Şeref Has

Personal information
- Date of birth: 27 September 1936
- Place of birth: Istanbul, Turkey
- Date of death: 13 June 2019 (aged 82)
- Height: 1.78 m (5 ft 10 in)
- Position: Midfielder

Senior career*
- Years: Team / Apps / (Gls)
- 1954–1955: Beyoğlu S.K. / 17 / (4)
- 1955–1973: Fenerbahçe / 320 / (79)
- 1973–1975: Mersin İdmanyurdu / 0 / (0)

International career^{‡}
- 1954: Turkey U18 / 9 / (0)
- 1957–1960: Turkey B / 3 / (0)
- 1956–1967: Turkey / 39 / (1)

= Şeref Has =

Turkish footballer (1936–2019)

Şeref Has (27 September 1936 – 13 June 2019) was the third most capped Turkish football player in Fenerbahçe football history with 605 appearances. He played as a forward and midfielder and was especially known for his headed goals.

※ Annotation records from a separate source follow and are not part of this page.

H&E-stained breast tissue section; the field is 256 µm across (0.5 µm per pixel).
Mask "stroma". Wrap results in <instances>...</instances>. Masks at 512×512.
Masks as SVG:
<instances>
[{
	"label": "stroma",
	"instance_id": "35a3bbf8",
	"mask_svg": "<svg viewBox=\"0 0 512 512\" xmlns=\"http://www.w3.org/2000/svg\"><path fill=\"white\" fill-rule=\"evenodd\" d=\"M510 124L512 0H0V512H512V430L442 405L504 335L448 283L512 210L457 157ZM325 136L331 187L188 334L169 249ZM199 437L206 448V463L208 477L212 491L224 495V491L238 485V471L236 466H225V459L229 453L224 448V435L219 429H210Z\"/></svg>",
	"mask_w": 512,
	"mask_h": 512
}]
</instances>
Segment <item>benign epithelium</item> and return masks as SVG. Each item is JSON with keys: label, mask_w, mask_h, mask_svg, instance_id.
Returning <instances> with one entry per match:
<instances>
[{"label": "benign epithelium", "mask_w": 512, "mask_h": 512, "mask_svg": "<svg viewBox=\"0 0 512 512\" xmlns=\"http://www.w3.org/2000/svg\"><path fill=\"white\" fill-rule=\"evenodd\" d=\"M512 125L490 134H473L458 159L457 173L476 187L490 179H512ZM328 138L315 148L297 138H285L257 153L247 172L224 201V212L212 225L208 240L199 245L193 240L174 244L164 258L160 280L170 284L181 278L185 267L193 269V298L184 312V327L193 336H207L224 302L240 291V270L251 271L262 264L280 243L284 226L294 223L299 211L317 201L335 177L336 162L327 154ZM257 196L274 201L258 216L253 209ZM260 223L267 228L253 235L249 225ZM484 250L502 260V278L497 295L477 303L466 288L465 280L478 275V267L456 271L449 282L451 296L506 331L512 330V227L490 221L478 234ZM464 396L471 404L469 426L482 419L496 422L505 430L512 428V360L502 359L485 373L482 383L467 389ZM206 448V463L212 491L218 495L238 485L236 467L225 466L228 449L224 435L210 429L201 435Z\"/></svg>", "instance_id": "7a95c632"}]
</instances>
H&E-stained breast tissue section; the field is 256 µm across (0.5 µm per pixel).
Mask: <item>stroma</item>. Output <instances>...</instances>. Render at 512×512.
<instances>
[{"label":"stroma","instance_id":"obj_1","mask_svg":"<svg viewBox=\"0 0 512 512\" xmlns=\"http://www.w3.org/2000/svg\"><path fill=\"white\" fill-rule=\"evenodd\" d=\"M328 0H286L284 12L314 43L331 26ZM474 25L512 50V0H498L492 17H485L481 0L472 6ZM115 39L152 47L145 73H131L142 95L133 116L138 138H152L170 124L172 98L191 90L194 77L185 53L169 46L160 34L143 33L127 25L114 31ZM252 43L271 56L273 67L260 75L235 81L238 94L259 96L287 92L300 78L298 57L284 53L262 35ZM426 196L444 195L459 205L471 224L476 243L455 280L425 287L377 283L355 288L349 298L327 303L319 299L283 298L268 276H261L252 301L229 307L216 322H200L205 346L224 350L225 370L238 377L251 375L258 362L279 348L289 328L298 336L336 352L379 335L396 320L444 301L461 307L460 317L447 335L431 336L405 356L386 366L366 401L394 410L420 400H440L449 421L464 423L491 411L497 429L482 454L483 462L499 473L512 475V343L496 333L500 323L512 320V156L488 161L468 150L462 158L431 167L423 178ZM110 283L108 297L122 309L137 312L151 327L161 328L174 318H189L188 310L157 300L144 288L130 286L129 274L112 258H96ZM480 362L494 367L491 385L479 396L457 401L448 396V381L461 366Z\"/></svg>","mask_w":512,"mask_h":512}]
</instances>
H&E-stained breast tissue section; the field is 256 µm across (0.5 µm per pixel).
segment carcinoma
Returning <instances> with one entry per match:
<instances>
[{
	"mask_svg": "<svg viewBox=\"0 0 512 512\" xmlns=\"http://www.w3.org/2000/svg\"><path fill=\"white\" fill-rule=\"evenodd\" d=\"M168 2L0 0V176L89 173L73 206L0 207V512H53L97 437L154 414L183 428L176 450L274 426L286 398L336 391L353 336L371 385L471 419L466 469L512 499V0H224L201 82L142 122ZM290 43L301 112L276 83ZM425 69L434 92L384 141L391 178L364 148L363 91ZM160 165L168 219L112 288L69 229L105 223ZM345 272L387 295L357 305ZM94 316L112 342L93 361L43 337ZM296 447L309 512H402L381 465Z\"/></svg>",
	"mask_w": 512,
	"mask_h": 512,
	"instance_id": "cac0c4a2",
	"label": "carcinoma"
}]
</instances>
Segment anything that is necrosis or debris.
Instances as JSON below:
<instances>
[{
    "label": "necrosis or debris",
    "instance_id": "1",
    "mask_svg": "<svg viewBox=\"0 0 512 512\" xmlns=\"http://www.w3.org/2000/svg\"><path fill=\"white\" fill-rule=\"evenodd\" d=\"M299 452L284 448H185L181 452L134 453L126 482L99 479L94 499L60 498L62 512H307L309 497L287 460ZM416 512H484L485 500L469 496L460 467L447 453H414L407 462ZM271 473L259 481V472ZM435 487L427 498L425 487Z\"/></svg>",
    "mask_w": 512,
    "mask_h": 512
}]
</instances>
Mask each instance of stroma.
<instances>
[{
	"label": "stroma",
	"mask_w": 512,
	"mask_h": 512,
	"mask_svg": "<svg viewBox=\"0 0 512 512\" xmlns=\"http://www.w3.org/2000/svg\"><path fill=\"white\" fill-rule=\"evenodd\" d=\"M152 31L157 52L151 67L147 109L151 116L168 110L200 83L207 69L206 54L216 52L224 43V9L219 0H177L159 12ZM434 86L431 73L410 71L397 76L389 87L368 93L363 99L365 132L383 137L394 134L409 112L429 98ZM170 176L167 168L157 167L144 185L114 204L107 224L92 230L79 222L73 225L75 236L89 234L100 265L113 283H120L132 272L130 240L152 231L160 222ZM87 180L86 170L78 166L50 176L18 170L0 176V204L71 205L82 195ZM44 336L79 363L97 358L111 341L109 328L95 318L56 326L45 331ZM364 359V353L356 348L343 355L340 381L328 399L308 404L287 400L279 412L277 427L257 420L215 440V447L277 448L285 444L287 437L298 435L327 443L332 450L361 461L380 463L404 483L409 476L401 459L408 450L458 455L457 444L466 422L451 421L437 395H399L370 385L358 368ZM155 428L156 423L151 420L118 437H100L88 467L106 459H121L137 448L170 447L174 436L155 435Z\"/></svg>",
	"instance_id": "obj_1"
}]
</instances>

At his career end he also played as defender.

==Professional career==
Has transferred to Fenerbahçe from Beyoğluspor in 1955. He was one of the fan favourites when he was playing. He played for Fenerbahçe between 1955–69, scoring 168 goals. He won the Turkish League 4 times and the Istanbul League title twice.

==International career==
Has played 37 times for Turkey, starting as captain 10 times.

==Personal life==
Has' brother, Mehmet Ali Has, was also a Turkish professional footballer.